Curious about the “buy when stock prices are low” strategy. To be able to buy, some asset needs to be spent. We keep enough cash on hand for planned expenses and to feel comfortable about the unplanned future. But most of our assets are kept fully invested. Perhaps we could do a modest amount of bargain buying with some of our cash, but not enough to make much of a difference. Do you hold more cash or other liquid assets specifically to be able to take advantage of buying opportunities? And if in cash, how does inflation factor in to your results?

Derek R. Austin
Derek R. Austin
2 months ago
Reply to  Humble Reader

You could finance purchasing stocks with margin loans (against your existing holdings), mortgage equity (by not prepaying your mortgage or using a HELOC or reverse mortgage), or fixed-rate (unsecured) personal loans.

R Quinn
R Quinn
2 months ago

If only more people would follow this strategy, especially workers in their 401k. I hope they are more educated today than back in 2008 when I was managing plans, but I’m not so sure.
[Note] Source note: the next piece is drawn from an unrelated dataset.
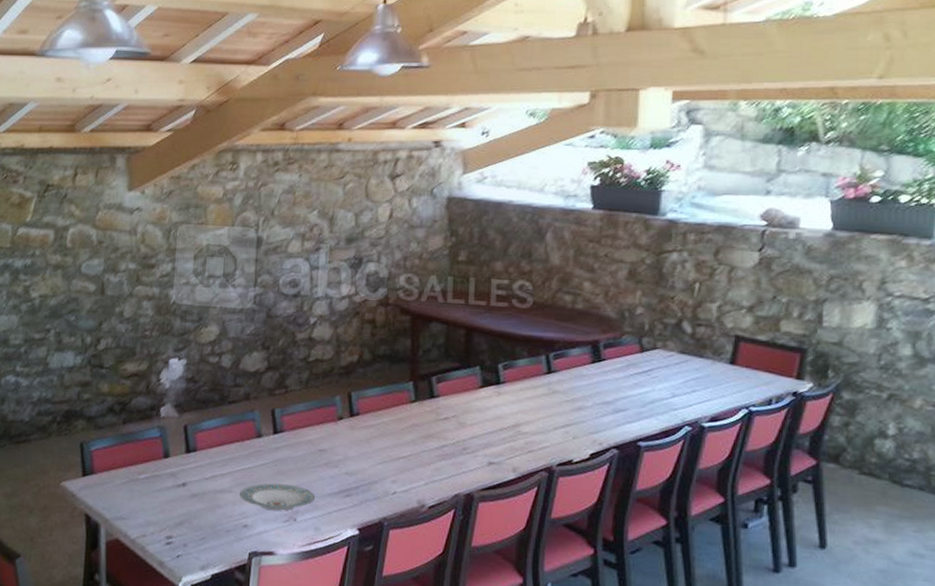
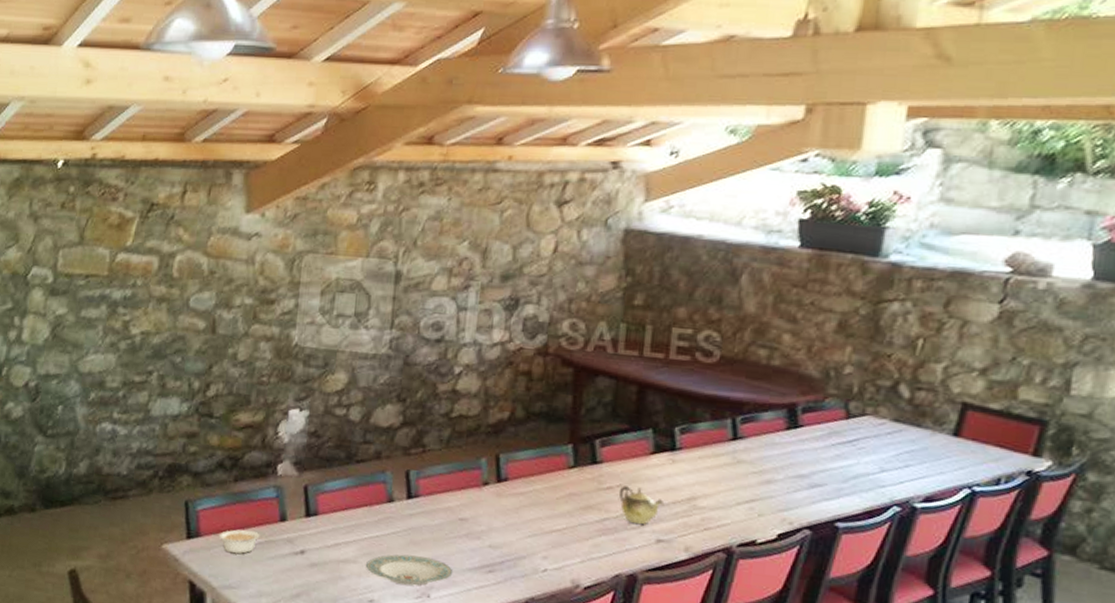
legume: none [110,466,153,488] -> present [218,529,267,554]
teapot: none [454,416,494,450] -> present [618,486,665,525]

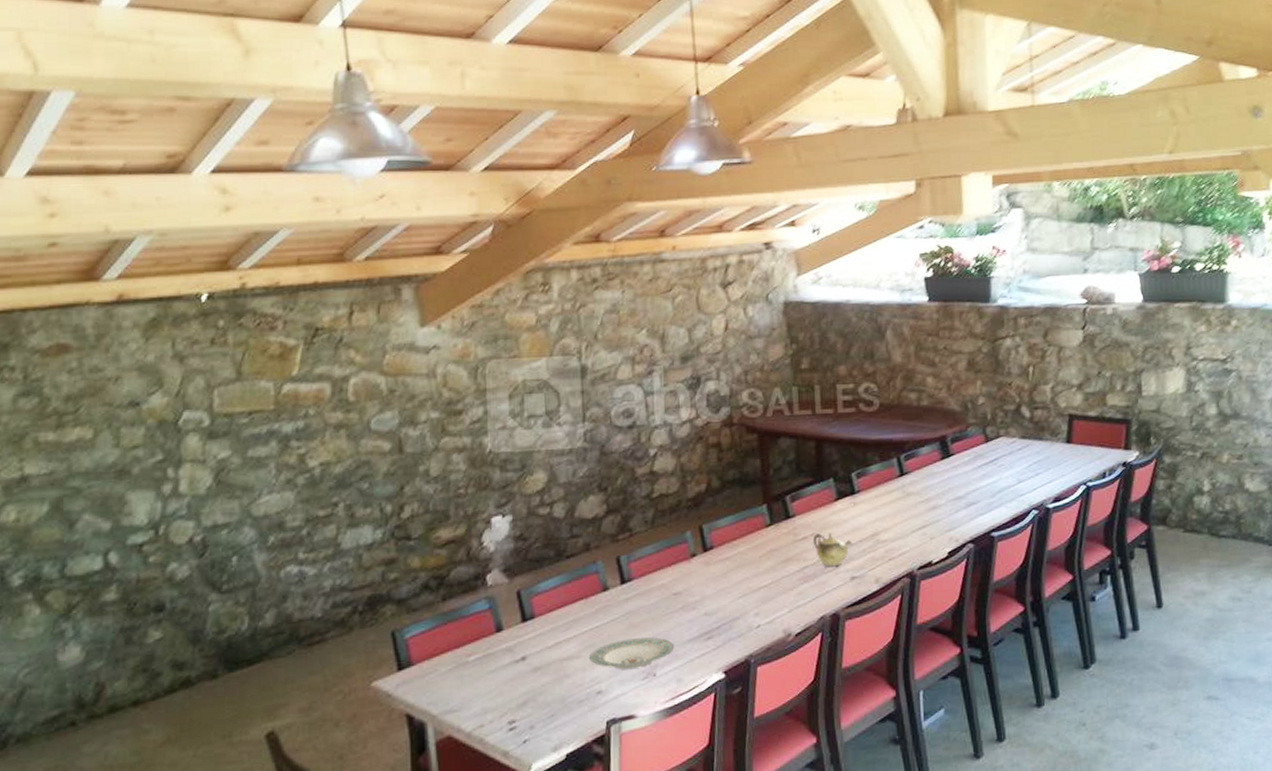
legume: present [218,529,267,554] -> none [432,648,484,676]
You’re right, cash is not a good alternative in this context, but having a pile of cash in retirement for just such occasions as a bear market can help avoid these mistakes – I hope.

There is a plus side when markets decline. Capital gains, dividends and interest being reinvested are buying more shares for the ride back up in the future.

Last edited 2 months ago by R Quinn
Philip Stein
Philip Stein
2 months ago
Reply to  R Quinn

Another plus: If the bear market drives down the value of your portfolio as of December 31, 2022, your RMD in 2023 will be lower. A smaller required withdrawal should help your portfolio recover faster.

Martymac
Martymac
2 months ago

Good advice! With the Fed probably going to hike two more times this year, prime money markets will benefit.